SCoA: Revisiting Domain Generalized Object Detection with Style-Conditioned Adaptation
Abstract
Domain generalized object detection (DGOD) aims to train an object detector on a single source domain and generalize it to unseen target domains. Recent advances in DGOD have increasingly exploited vision foundation models (VFMs) via parameter-efficient finetuning strategies. However, existing approaches typically adapt VFMs with fixed, style-agnostic parameters, overlooking that different visual styles may induce distinct task discrepancies. To address this challenge, we propose SCoA, a novel Style Conditioned Adaptation framework for dynamic, style-aware task compensation. Specifically, we introduce a Spectral Style Modeling (SSM) module that preserves local style cues via a memory-based mechanism, enabling diverse style characterization from a single source domain. Conditioned on the extracted style signals, we design a Mixture-of-Tokens Adaptation (MTA) mechanism, which maintains multiple adaptation tokens and dynamically routes each sample to an optimal combination of tokens, thereby explicitly modeling style-dependent task mismatches.
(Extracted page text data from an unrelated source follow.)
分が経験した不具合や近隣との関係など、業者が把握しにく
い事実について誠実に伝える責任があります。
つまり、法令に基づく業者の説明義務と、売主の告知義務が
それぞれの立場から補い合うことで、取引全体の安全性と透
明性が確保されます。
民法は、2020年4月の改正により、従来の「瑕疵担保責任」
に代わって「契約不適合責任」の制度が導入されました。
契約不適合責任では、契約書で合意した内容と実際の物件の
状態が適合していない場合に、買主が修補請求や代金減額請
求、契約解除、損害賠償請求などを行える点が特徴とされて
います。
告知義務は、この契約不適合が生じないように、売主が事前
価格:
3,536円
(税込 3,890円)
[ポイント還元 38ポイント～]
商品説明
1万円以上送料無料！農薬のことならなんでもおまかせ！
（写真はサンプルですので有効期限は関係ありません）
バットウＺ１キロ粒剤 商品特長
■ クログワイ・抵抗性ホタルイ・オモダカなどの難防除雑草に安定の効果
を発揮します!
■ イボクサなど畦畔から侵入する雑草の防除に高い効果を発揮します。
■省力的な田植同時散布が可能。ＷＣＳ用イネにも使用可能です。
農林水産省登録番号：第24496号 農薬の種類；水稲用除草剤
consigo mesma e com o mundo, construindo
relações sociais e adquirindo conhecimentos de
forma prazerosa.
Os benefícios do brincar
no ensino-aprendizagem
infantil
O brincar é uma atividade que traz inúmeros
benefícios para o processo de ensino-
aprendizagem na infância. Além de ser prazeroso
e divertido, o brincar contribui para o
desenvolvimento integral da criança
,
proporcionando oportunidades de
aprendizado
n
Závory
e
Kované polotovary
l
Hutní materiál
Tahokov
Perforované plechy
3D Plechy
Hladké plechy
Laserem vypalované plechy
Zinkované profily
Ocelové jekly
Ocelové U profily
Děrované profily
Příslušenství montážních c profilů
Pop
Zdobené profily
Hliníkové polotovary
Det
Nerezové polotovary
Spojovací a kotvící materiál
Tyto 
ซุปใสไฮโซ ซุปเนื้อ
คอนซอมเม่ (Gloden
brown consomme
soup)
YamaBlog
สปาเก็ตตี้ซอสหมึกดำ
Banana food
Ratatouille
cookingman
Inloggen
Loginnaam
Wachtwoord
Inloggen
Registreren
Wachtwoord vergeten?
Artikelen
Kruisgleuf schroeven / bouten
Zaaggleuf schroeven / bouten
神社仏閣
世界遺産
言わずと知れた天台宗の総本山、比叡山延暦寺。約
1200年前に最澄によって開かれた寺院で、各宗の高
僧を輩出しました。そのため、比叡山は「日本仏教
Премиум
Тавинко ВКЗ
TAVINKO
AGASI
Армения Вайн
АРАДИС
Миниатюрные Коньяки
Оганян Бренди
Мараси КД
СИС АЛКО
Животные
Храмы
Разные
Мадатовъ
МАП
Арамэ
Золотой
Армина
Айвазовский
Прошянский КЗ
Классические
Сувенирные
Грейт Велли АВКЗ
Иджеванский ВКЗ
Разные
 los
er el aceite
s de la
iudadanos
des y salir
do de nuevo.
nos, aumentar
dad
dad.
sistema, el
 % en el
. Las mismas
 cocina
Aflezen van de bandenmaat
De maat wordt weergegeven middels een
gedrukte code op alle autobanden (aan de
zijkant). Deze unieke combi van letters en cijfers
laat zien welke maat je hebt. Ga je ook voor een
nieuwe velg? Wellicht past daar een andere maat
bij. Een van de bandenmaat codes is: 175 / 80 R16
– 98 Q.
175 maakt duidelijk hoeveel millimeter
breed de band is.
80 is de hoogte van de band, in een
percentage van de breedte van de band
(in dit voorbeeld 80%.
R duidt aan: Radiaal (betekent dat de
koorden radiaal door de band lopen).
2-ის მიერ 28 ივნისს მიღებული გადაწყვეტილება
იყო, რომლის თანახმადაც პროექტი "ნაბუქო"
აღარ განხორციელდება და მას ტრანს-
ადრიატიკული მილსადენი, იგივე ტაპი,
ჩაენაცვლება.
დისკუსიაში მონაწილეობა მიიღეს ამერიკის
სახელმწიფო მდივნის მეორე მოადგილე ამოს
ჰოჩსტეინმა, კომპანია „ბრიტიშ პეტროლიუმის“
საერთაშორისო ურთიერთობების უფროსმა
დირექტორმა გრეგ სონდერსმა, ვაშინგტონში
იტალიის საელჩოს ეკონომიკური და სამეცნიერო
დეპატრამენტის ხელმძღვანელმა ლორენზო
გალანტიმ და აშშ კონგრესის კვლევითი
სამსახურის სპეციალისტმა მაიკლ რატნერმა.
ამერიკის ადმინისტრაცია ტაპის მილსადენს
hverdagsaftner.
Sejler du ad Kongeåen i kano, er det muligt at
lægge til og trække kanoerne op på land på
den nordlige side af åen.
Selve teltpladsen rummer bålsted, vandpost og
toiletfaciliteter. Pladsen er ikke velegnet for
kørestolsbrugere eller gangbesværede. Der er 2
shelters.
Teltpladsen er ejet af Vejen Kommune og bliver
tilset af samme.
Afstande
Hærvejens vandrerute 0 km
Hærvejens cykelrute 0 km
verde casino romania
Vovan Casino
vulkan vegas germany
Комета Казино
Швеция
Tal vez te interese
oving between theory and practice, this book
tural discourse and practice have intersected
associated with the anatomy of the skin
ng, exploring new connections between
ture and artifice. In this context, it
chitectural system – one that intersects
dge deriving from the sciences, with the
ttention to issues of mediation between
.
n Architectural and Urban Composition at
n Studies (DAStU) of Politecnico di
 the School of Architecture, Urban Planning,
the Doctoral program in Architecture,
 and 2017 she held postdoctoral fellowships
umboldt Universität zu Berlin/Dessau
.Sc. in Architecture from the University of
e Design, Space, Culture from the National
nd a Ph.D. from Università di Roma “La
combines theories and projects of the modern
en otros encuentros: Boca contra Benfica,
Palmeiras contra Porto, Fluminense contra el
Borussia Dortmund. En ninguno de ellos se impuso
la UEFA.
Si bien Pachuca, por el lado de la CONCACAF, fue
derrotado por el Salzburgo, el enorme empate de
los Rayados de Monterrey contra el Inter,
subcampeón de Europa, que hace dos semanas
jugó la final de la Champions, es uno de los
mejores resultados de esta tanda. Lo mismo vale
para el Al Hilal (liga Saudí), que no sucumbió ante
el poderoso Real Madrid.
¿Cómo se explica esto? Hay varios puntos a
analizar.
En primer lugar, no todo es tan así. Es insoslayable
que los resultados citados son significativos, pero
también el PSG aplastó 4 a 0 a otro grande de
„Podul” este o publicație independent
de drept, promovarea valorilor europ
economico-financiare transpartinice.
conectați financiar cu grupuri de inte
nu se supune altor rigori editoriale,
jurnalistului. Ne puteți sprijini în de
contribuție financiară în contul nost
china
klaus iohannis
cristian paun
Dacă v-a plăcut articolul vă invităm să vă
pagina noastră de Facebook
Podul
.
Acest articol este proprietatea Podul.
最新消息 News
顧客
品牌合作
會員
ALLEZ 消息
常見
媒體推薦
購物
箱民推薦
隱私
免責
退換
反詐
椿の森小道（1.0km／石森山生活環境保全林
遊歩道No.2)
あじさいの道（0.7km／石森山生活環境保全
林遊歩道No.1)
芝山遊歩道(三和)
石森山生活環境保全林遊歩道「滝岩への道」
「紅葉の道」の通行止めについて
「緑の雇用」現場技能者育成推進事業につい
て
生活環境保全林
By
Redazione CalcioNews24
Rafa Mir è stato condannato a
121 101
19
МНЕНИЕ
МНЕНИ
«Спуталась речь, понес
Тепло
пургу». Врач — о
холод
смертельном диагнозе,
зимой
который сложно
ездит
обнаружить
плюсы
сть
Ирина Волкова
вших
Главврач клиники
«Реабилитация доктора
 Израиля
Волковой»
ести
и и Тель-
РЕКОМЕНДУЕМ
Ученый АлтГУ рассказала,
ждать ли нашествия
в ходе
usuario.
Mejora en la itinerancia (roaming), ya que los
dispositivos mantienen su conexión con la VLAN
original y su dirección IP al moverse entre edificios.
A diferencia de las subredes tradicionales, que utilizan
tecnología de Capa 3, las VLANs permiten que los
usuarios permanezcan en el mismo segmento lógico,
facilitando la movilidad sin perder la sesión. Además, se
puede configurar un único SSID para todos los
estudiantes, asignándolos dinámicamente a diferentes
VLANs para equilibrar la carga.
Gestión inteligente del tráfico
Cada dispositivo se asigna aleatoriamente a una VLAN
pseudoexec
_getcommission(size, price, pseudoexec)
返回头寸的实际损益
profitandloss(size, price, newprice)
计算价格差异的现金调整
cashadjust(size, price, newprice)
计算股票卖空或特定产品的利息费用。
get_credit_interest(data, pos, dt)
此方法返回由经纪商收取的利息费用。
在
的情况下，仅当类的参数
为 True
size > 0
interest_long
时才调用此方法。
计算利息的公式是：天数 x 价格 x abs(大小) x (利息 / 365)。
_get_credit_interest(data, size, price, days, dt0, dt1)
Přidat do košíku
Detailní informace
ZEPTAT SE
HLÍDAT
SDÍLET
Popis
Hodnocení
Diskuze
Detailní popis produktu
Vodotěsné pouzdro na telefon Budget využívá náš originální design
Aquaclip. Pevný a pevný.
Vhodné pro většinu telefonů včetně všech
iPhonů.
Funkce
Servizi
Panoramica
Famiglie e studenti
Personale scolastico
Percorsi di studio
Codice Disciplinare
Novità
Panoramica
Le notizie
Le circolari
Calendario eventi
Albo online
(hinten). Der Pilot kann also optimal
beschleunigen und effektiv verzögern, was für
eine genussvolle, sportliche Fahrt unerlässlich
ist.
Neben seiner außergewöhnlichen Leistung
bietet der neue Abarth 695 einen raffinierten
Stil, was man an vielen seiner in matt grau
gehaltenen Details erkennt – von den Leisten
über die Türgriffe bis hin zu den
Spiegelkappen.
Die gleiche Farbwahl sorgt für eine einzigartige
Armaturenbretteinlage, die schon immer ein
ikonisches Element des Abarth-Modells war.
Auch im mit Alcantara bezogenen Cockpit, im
In addition, we propose a Style-Conditioned Query Refinement (SCQR) module that injects style information into object queries, enabling a style-aware detection head. By jointly integrating these components, SCoA allows the model to follow style-specific adaptation trajectories, achieving effective and flexible task compensation for VFM-based DGOD. Extensive experiments demonstrate that the proposed SCoA achieves state-of-the-art performance across two challenging scenarios.